TASK BRIEF: Set down the data again exactly. Pictures are not part of the copy.

DATASET ENTRIES:
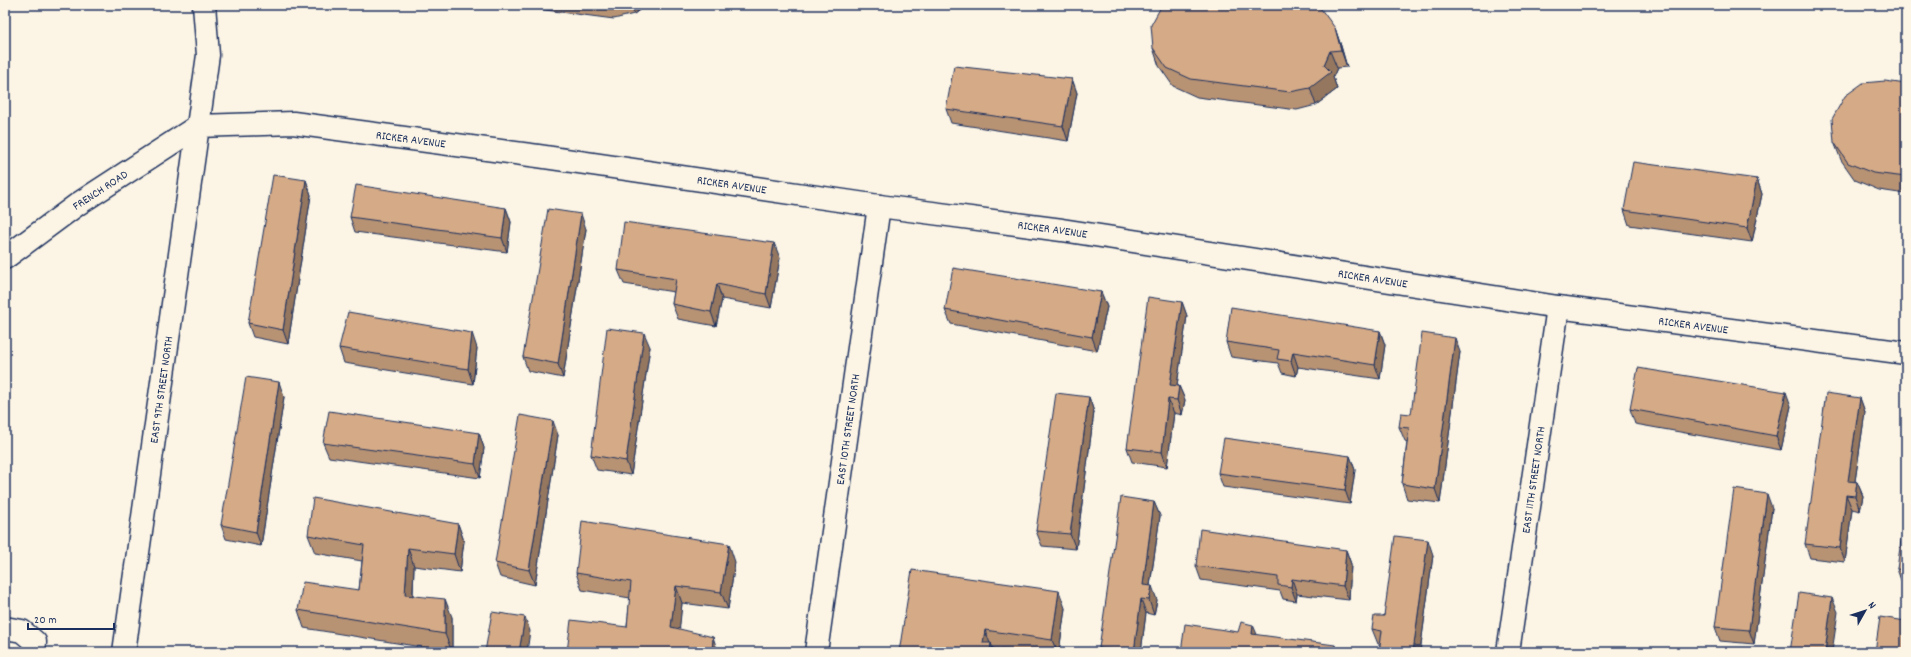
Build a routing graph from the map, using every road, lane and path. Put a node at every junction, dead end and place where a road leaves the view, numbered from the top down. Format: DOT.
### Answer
graph roads {
  1 [pos="204,5"];
  2 [pos="198,126"];
  3 [pos="879,206"];
  4 [pos="5,258"];
  5 [pos="1558,307"];
  6 [pos="1906,353"];
  7 [pos="5,628"];
  8 [pos="34,652"];
  9 [pos="124,652"];
  10 [pos="816,652"];
  11 [pos="1508,652"];
  1 -- 2 [label="street, EAST 9TH STREET NORTH"];
  2 -- 3 [label="street, RICKER AVENUE"];
  2 -- 4 [label="street, FRENCH ROAD"];
  2 -- 9 [label="street, EAST 9TH STREET NORTH"];
  3 -- 5 [label="street, RICKER AVENUE"];
  3 -- 10 [label="street, EAST 10TH STREET NORTH"];
  5 -- 6 [label="street, RICKER AVENUE"];
  5 -- 11 [label="street, EAST 11TH STREET NORTH"];
  7 -- 8 [label="street"];
}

WRITTEN REPLY:
Build a routing graph from the map, using every road, lane and path. Put a node at every junction, dead end and place where a road leaves the view, numbered from the top down. Format: DOT.
### Answer
graph roads {
  1 [pos="204,5"];
  2 [pos="198,126"];
  3 [pos="879,206"];
  4 [pos="5,258"];
  5 [pos="1558,307"];
  6 [pos="1906,353"];
  7 [pos="5,628"];
  8 [pos="34,652"];
  9 [pos="124,652"];
  10 [pos="816,652"];
  11 [pos="1508,652"];
  1 -- 2 [label="street, EAST 9TH STREET NORTH"];
  2 -- 3 [label="street, RICKER AVENUE"];
  2 -- 4 [label="street, FRENCH ROAD"];
  2 -- 9 [label="street, EAST 9TH STREET NORTH"];
  3 -- 5 [label="street, RICKER AVENUE"];
  3 -- 10 [label="street, EAST 10TH STREET NORTH"];
  5 -- 6 [label="street, RICKER AVENUE"];
  5 -- 11 [label="street, EAST 11TH STREET NORTH"];
  7 -- 8 [label="street"];
}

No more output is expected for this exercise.